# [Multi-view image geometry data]
---+---
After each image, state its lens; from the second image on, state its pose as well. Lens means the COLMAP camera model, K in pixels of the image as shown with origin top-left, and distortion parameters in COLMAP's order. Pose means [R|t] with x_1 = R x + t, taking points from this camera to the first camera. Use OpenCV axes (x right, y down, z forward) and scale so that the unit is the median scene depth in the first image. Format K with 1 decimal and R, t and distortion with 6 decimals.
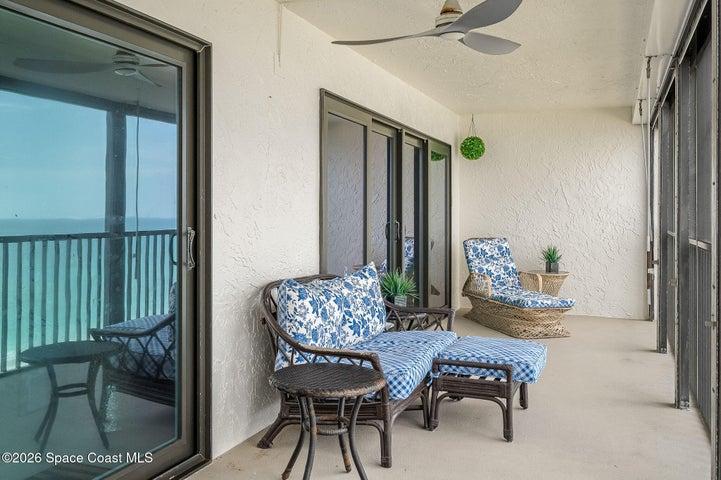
lens RADIAL K [[626.4, 0, 351.2], [0, 626.4, 212.5], [0, 0, 1]] dist [0.007200, 0.001935]
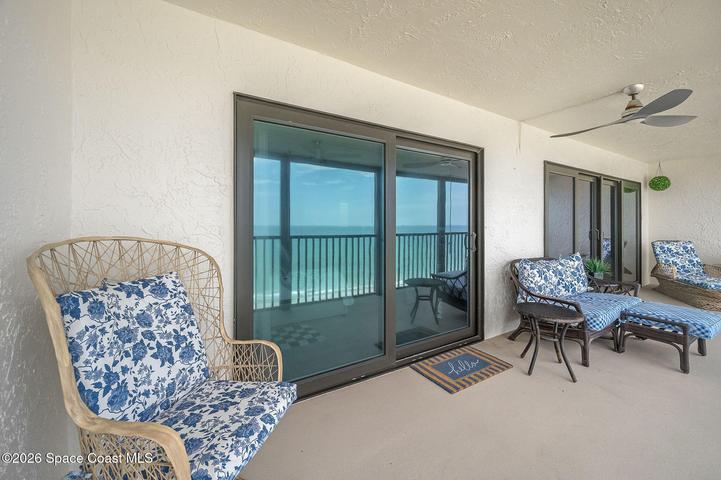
lens RADIAL K [[287.7, 0, 366.5], [0, 287.7, 222.5], [0, 0, 1]] dist [-0.001940, 0.001347]
pose [[0.817774, -0.000773, -0.575539, 0.013409], [0.000278, 1.000000, -0.000949, -0.007659], [0.575540, 0.000616, 0.817774, -0.036878]]
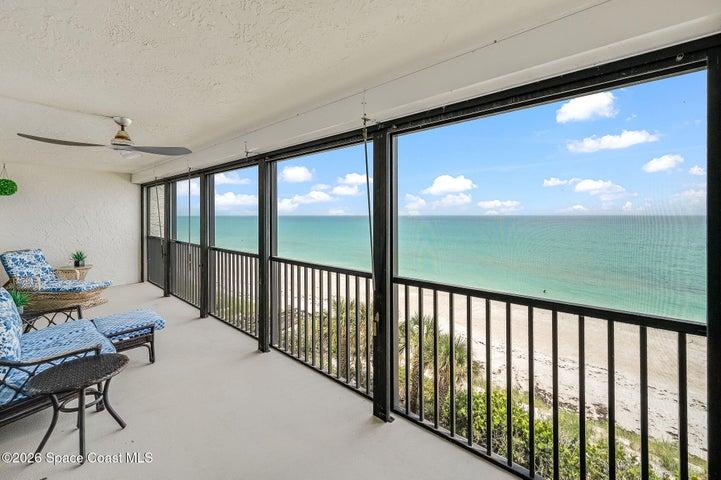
lens RADIAL K [[287.7, 0, 365.3], [0, 287.7, 212.5], [0, 0, 1]] dist [-0.001940, 0.001347]
pose [[0.306165, 0.010652, 0.951919, -0.366182], [-0.003599, 0.999943, -0.010032, -0.089908], [-0.951972, -0.000354, 0.306186, 0.083923]]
---+---
# [WHAT TO DO]
Pictures stay out, and every line of the records is transcribed exactly.

# [WORKED SOLUTION]
After each image, state its lens; from the second image on, state its pose as well. Lens means the COLMAP camera model, K in pixels of the image as shown with origin top-left, and distortion parameters in COLMAP's order. Pose means [R|t] with x_1 = R x + t, taking points from this camera to the first camera. Use OpenCV axes (x right, y down, z forward) and scale so that the unit is the median scene depth in the first image. Format K with 1 decimal and R, t and distortion with 6 decimals.
lens RADIAL K [[626.4, 0, 351.2], [0, 626.4, 212.5], [0, 0, 1]] dist [0.007200, 0.001935]
lens RADIAL K [[287.7, 0, 366.5], [0, 287.7, 222.5], [0, 0, 1]] dist [-0.001940, 0.001347]
pose [[0.817774, -0.000773, -0.575539, 0.013409], [0.000278, 1.000000, -0.000949, -0.007659], [0.575540, 0.000616, 0.817774, -0.036878]]
lens RADIAL K [[287.7, 0, 365.3], [0, 287.7, 212.5], [0, 0, 1]] dist [-0.001940, 0.001347]
pose [[0.306165, 0.010652, 0.951919, -0.366182], [-0.003599, 0.999943, -0.010032, -0.089908], [-0.951972, -0.000354, 0.306186, 0.083923]]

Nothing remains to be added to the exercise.